▶ [Aim of the task]: Whenever a line below includes the string "none", show it.

▶ [Data extract]:
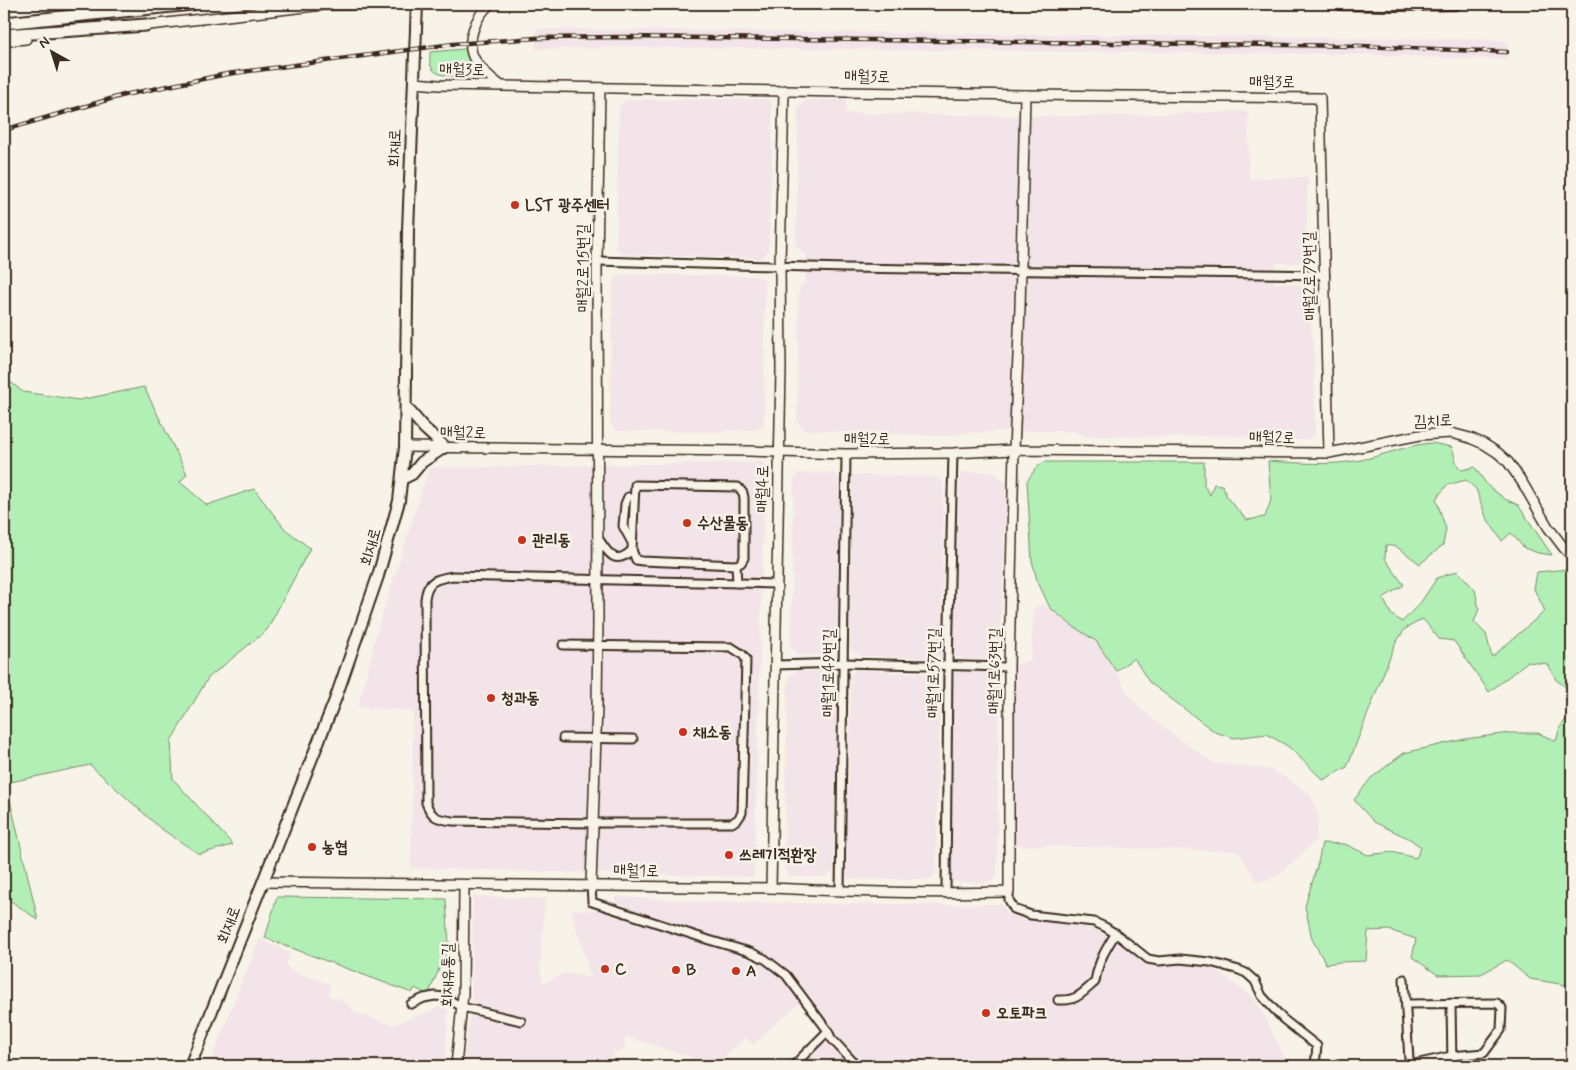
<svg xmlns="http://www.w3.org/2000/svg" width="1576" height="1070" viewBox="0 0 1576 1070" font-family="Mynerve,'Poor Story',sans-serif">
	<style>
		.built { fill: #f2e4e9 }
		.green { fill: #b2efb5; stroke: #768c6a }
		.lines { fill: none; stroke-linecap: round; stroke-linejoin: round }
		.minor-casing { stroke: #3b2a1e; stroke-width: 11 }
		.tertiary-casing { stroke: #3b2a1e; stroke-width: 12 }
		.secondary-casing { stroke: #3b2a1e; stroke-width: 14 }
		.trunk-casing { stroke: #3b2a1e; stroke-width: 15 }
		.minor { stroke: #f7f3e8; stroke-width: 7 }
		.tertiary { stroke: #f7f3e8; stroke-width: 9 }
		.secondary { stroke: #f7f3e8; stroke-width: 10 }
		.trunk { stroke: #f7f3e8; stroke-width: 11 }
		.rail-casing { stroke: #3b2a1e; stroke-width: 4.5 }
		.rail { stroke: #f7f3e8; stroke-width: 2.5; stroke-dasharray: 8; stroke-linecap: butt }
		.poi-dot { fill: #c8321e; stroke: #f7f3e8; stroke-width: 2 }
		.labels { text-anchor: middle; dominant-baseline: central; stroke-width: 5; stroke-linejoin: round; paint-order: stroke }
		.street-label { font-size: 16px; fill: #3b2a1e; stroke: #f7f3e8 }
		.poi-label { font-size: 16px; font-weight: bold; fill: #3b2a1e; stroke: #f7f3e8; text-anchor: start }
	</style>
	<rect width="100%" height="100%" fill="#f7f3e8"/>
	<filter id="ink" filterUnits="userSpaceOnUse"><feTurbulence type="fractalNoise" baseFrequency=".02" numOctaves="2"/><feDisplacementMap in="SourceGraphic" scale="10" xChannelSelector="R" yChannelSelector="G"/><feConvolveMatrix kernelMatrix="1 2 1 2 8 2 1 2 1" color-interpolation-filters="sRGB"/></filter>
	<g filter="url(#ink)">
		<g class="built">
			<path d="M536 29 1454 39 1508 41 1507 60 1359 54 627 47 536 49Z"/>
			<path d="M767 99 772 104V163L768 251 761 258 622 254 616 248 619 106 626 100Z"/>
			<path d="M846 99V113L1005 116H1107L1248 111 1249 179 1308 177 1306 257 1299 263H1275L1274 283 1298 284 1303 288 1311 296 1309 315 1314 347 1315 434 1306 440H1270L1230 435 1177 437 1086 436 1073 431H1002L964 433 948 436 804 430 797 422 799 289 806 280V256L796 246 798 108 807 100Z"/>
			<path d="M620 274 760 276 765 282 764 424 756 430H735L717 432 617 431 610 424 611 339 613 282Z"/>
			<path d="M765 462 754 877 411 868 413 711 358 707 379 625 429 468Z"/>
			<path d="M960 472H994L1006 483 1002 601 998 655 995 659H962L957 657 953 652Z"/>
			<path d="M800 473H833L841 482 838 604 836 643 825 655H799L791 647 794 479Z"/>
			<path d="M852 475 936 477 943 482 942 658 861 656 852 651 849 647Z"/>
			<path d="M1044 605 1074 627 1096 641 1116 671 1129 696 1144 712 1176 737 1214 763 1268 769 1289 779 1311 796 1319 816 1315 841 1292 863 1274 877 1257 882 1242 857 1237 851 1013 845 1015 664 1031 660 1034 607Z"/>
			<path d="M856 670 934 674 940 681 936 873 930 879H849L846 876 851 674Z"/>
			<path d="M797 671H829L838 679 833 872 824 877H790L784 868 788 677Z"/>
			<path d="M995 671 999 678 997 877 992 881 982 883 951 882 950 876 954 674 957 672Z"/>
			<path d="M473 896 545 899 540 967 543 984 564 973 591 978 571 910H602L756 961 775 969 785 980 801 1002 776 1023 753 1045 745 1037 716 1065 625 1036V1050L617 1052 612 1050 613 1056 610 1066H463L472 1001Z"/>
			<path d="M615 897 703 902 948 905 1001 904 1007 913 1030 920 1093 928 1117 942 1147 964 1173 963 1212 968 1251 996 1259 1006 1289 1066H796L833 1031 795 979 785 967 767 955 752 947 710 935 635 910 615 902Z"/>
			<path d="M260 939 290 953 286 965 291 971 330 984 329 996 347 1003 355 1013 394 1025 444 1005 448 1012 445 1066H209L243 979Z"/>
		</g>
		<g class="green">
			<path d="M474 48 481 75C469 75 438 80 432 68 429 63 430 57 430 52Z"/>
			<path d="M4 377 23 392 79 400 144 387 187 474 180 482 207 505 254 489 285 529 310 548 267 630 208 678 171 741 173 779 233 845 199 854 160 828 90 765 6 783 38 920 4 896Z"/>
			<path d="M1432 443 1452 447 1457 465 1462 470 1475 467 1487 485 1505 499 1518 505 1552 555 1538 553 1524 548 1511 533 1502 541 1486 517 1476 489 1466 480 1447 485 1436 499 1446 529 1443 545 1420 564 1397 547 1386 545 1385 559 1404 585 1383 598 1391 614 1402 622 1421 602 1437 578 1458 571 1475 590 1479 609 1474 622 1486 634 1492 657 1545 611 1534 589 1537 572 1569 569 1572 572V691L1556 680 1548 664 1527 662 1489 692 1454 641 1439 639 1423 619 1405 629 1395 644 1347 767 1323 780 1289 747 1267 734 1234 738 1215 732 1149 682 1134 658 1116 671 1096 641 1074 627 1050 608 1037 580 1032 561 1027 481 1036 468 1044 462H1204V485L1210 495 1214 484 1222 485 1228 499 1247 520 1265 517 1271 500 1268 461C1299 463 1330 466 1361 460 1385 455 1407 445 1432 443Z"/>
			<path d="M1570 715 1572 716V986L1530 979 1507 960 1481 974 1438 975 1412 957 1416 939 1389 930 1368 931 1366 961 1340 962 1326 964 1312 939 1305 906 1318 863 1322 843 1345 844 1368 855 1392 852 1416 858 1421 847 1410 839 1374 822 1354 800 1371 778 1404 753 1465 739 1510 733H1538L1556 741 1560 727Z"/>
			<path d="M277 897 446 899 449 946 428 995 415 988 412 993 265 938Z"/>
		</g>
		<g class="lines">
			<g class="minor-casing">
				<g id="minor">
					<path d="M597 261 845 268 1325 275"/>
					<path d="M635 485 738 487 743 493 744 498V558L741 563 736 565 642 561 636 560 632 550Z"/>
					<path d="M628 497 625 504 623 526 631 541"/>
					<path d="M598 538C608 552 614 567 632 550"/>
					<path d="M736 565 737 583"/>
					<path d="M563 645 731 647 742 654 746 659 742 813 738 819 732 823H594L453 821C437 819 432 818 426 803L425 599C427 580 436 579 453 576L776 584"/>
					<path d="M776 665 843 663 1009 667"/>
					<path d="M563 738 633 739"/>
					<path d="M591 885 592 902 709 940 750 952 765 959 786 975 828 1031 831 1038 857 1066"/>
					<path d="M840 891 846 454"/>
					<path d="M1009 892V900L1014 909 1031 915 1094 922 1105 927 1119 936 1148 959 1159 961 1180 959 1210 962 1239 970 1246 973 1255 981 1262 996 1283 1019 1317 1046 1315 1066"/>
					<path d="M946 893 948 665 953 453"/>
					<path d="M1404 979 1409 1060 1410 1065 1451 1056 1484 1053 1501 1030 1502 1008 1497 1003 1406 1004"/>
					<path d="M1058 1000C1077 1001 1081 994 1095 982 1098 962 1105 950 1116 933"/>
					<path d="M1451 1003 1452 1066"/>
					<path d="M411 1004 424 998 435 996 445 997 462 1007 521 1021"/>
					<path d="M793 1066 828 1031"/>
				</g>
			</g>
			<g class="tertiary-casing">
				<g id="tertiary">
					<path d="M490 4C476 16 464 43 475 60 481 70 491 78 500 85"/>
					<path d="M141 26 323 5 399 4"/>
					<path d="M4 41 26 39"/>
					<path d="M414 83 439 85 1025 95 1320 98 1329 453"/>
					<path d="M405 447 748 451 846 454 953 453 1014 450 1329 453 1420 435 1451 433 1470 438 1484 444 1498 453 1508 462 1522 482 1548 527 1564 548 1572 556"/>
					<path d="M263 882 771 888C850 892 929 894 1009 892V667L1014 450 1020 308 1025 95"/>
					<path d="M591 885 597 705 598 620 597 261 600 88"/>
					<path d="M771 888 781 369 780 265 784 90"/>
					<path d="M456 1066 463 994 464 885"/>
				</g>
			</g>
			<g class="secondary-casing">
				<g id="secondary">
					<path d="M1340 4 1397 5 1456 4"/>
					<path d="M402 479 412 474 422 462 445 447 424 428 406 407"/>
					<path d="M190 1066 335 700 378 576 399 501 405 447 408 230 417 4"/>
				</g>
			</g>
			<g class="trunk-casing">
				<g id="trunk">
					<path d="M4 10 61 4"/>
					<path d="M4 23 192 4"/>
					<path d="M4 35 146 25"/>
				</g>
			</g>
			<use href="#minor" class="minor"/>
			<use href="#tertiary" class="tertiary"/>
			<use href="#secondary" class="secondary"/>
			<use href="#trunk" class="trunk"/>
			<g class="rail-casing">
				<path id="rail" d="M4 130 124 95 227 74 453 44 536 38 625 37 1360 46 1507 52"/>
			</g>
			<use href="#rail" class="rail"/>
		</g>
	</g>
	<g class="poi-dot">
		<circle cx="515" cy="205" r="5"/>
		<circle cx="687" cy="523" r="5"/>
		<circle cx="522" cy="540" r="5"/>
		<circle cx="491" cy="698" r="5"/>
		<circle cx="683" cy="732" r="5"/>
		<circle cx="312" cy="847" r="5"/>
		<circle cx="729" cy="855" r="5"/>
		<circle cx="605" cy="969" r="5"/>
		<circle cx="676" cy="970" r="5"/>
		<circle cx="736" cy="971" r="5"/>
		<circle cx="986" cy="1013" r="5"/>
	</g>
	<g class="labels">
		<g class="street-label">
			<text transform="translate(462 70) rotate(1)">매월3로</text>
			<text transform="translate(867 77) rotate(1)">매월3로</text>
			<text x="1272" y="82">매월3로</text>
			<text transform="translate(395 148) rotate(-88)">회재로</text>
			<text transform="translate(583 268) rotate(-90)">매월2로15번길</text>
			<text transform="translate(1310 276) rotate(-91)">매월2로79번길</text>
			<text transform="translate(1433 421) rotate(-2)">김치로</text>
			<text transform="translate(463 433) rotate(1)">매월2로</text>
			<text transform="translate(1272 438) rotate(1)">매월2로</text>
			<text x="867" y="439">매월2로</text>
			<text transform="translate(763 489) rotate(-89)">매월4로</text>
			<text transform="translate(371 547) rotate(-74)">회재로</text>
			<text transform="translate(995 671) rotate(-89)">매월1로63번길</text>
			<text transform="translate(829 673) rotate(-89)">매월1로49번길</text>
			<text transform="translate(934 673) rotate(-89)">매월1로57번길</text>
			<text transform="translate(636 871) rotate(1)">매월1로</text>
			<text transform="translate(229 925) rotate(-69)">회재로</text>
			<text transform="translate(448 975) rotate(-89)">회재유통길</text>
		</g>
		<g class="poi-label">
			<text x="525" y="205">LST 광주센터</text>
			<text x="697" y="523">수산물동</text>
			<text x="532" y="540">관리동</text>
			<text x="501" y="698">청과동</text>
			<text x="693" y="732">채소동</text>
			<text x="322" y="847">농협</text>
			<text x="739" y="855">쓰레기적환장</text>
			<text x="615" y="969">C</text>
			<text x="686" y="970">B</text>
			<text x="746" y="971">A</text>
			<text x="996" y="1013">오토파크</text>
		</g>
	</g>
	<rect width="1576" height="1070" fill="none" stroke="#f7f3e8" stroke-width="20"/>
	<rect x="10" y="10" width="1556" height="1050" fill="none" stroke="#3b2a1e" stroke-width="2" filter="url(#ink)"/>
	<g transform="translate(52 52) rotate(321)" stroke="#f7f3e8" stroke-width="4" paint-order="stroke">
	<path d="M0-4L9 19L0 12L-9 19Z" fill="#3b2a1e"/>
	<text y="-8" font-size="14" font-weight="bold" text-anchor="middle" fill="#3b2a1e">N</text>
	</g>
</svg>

▶ [Response to the exercise]:
		.lines { fill: none; stroke-linecap: round; stroke-linejoin: round }
	<rect width="1576" height="1070" fill="none" stroke="#f7f3e8" stroke-width="20"/>
	<rect x="10" y="10" width="1556" height="1050" fill="none" stroke="#3b2a1e" stroke-width="2" filter="url(#ink)"/>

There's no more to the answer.